CARTA
CARTA
Assim soubesses tu compreender o teu dever de seres meramente o sonho de um sonhador. Seres apenas o turíbulo da catedral dos devaneios. Talhares os teus gestos como sonho, para que fossem apenas janelas abertas para paisagens novas da tua alma. De tal modo arquitectar o teu corpo em arremedos de sonho que não fora possível ver-te sem pensar noutra coisa, que lembrasses tudo menos tu própria, que ver-te fora ouvir ver música a atravessar, sonâmbulo, grandes paisagens de lagos mortos, vagas florestas silenciosas perdidas ao fundo de outras épocas, onde invisíveis pares diversos vivem sentimentos que não temos.
Eu não te quereria para nada senão para te não ter. Queria que, sonhando eu e se tu aparecesses, eu pudesse imaginar-me ainda sonhando — nem te vendo talvez, mas talvez reparando que o luar enchera de ☐ os lagos mortos e que ecos de canções ondeavam subitamente na grande floresta inexplícita, perdida em épocas impossíveis.
A visão de ti seria o leito onde a minha alma adormecesse, criança doente, para sonhar outra vez com outro céu.

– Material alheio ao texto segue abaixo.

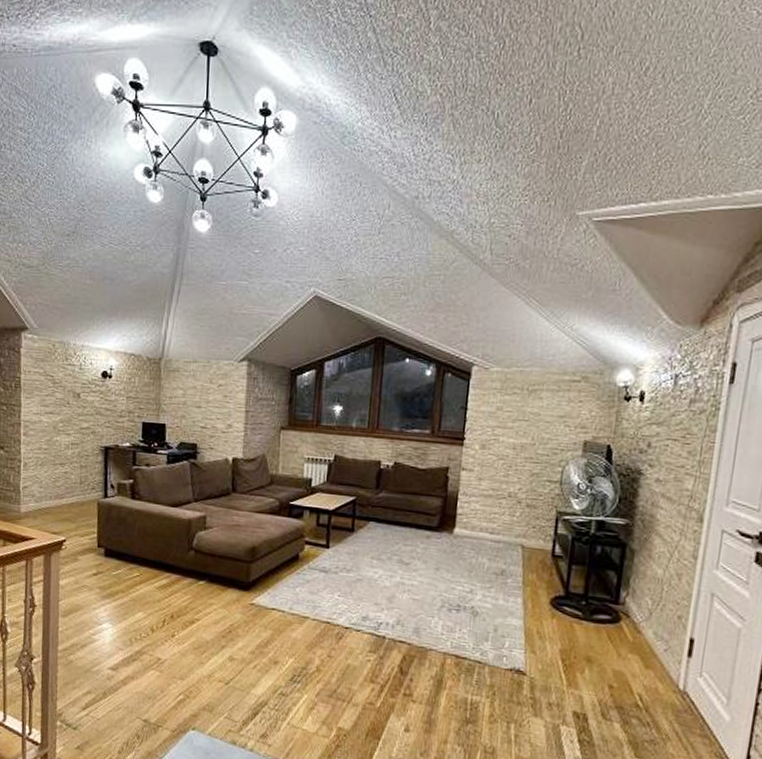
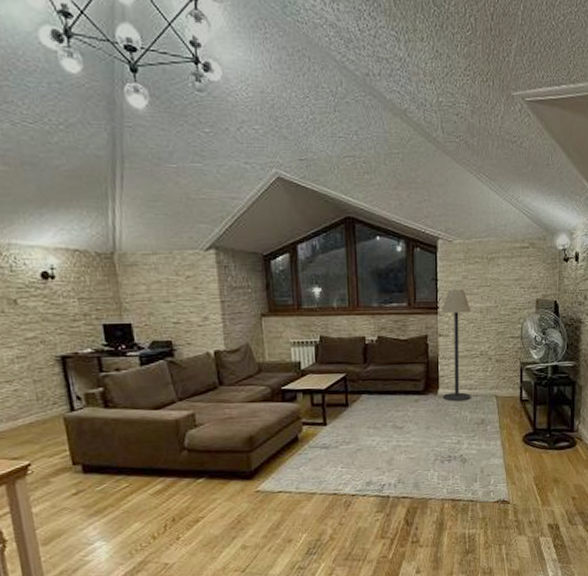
floor lamp: none [458,419,503,546] -> present [442,288,471,402]

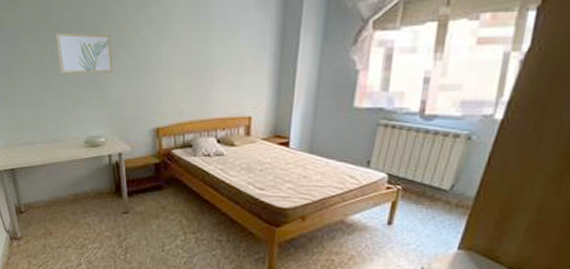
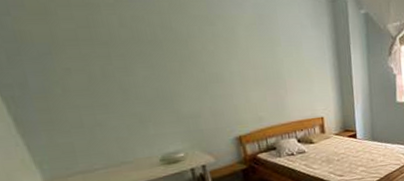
wall art: present [56,32,113,74] -> none [106,48,183,92]

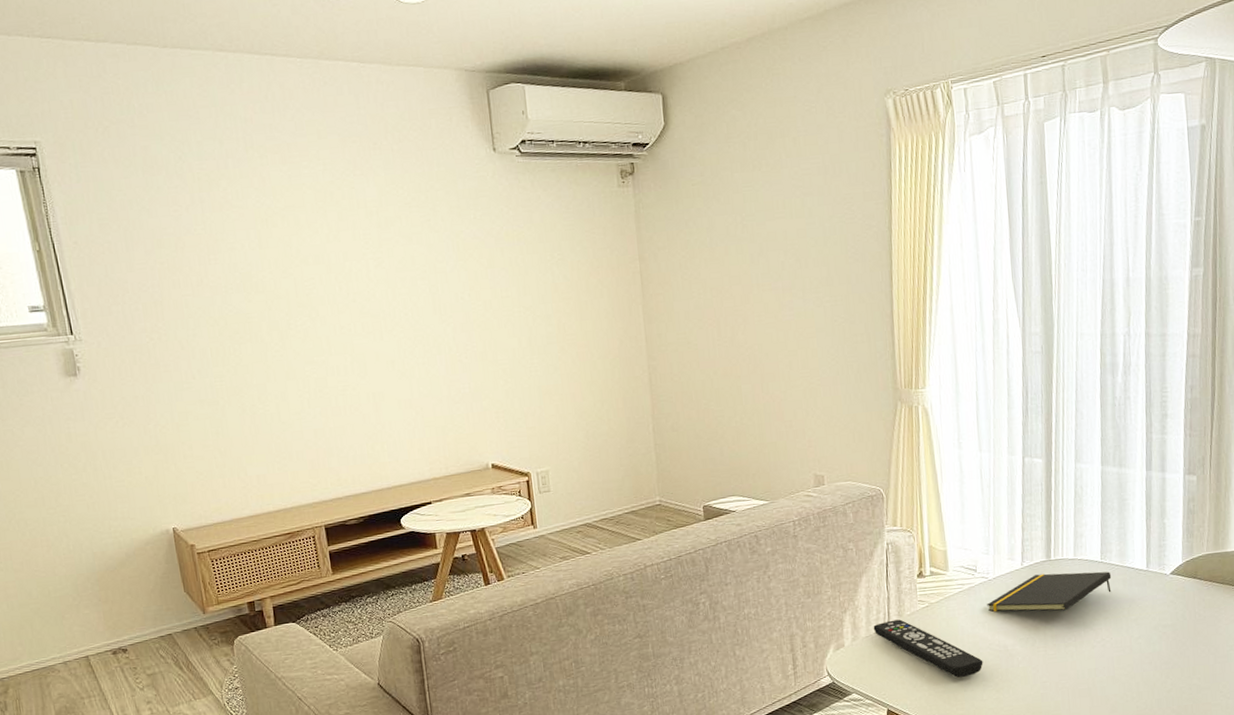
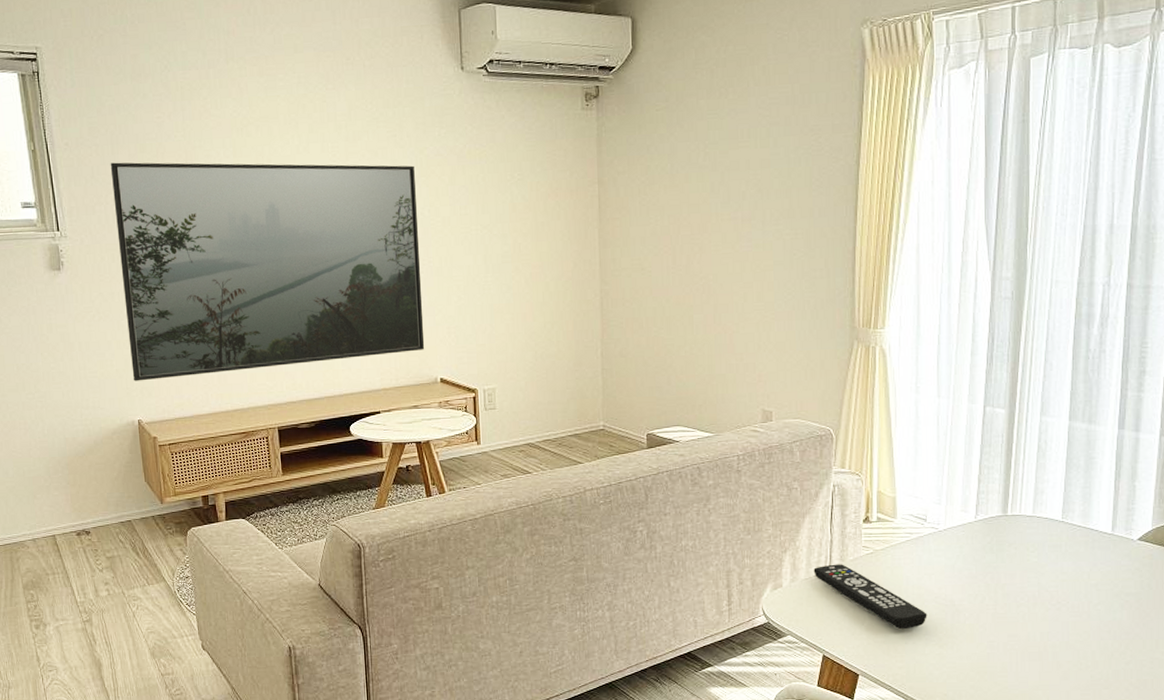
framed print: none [125,249,474,488] -> present [110,162,425,381]
notepad: present [987,571,1112,613] -> none [935,529,1072,569]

Falares? Sim, mas que ouvir-te fosse não te ouvir mas ver grandes pontes ao luar ligar as duas margens escuras do rio que vai ter ao ancião mar onde as caravelas são novas para sempre.
Sorrias? Eu não sabia disso, mas nos meus céus interiores andavam as estrelas. Olhavas-me dormindo. Eu não reparava nisso mas no barco longínquo cuja vela de sonho ia sob o luar, passando longínquas marinhas.